Towards the end a new character appears: death, or the plague, or the scourge (le fléau) or later, evil. All tighten their grip on the city and all are one and the same.
April 8, Wednesday
Finished La Peste yesterday. Mr. Legault and Dr. Arruda released their projections for the month (published April 7):
pessimistic projection: cases, 59,845; deaths, 8,860
optimistic projection: cases, 29,212; deaths, 1,263
As the story draws to a close, the virus weakens; the sick begin to recover and the rats reappear. The authorities declare the plague as good as over, and after some delay, the gates are opened and the residents of Oran are reunited with lovers and family. But Bernard Rieux loses the two people he loved most, his wife, who dies of an unnamed illness, and his closest friend, who dies of the plague. He knows then that the plague will never be over for him; he knows as well that he will go on fighting, without hope and without inner peace. Rieux understands what other people do not: that the plague can always return, even in the midst of happiness and celebration, and even when victory seems assured.
April 13, Easter Monday
Main news over the weekend, deaths in seniors’ homes and long-term care. Thirty-one people died in one residence in a little over two weeks, five from COVID-19.
May 12, Tuesday
Today’s news on CBC, a report released on Friday by the Québec Public Health Institute (the INSPQ), and another prediction: if Legault continues with his plan to reopen schools and businesses in Greater Montréal later this month, there will be an additional 10,000 cases in Montréal by the end of June, an average of 150 deaths a day in July. This is excluding deaths in long-term care. The point: reopening should be deferred.

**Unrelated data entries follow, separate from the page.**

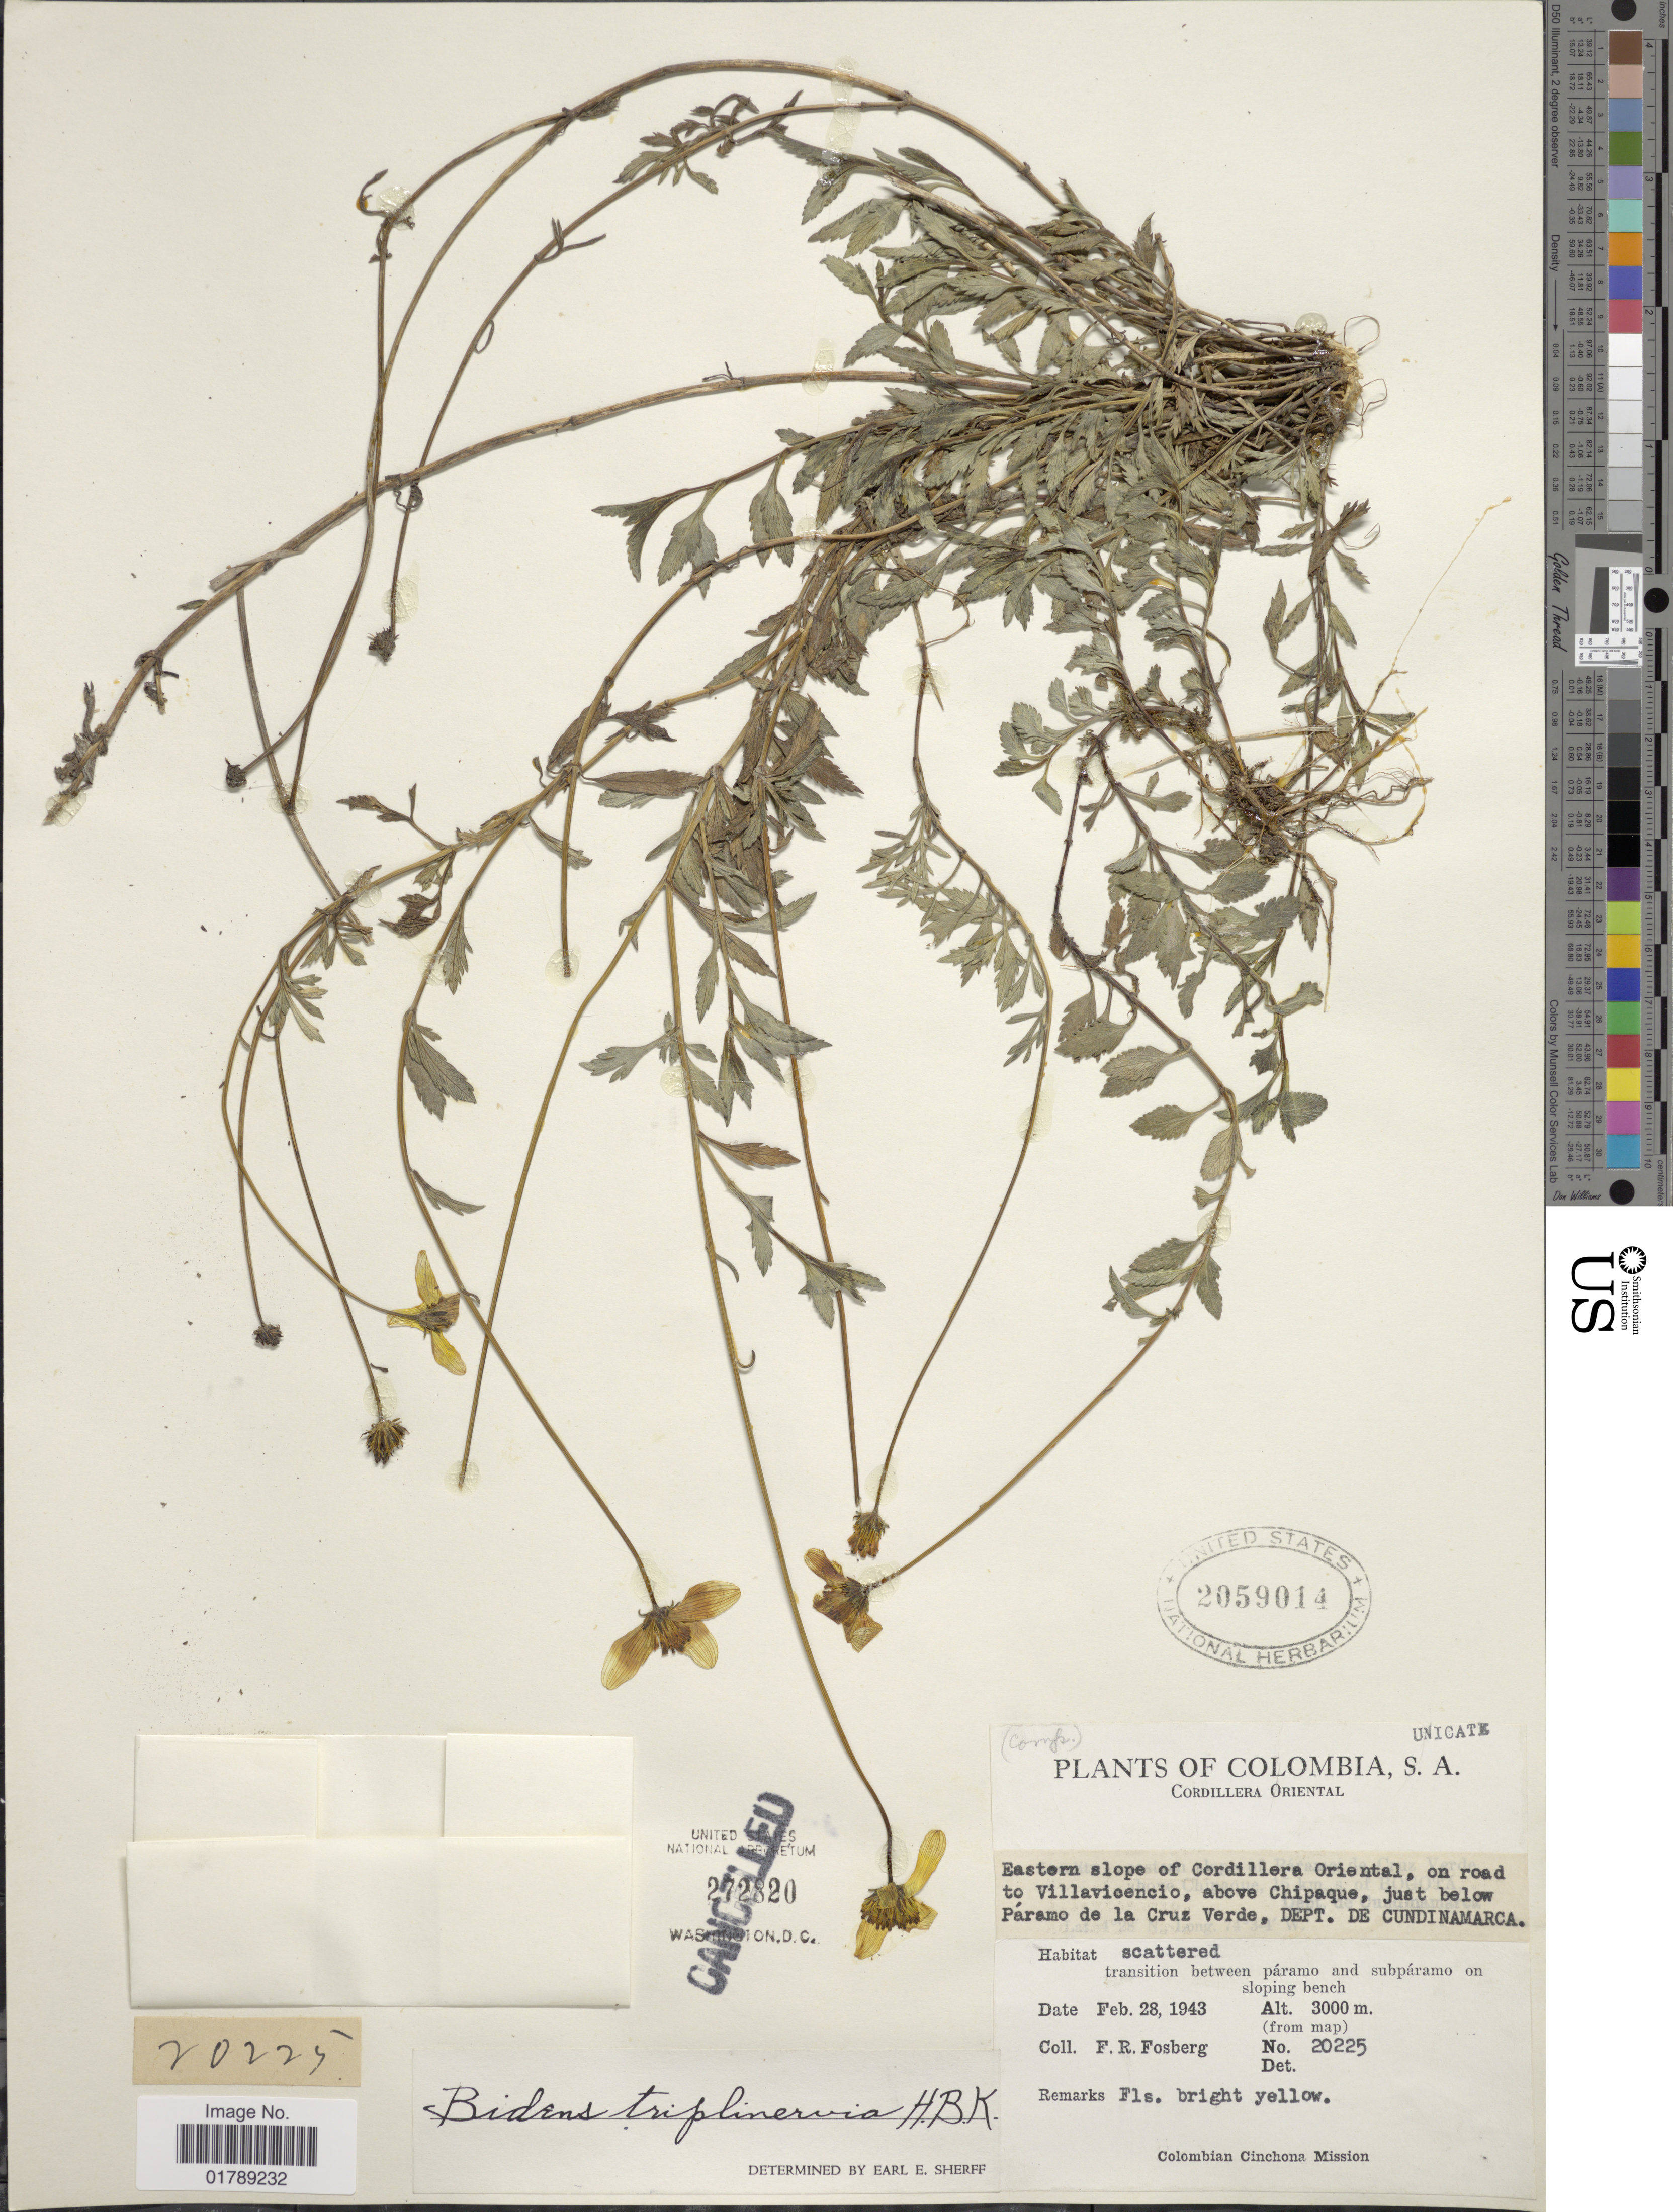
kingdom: Plantae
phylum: Tracheophyta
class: Magnoliopsida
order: Asterales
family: Asteraceae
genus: Bidens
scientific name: Bidens triplinervia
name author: Kunth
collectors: F. R. Fosberg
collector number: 20225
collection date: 1943-02-28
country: Colombia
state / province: Cundinamarca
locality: Cordillera Oriental. Eastern slope of Cordillera Oriental, on road to Villavicencio, above Chipaque, just below Páramo de la Cruz Verde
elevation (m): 3000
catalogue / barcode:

This isn’t the whole picture: over half the deaths in Canada are in Québec (5,169 in Canada, 3,013 in Québec; over half the deaths in Québec are in Montréal (1,919). Not just in Montréal, but predominantly in Montréal North, Rivière des Prairies, Villeray, Park Extension and Lachine – neighbourhoods where there is greater overcrowding, where people have no choice but to go to work, where they use public transport and travel on company buses, and where they cannot escape infection. We’re living in a city more sharply divided along economic lines than before the virus hit, and I wonder if this will be the final message we take from the pandemic – that the costs are not equally shared.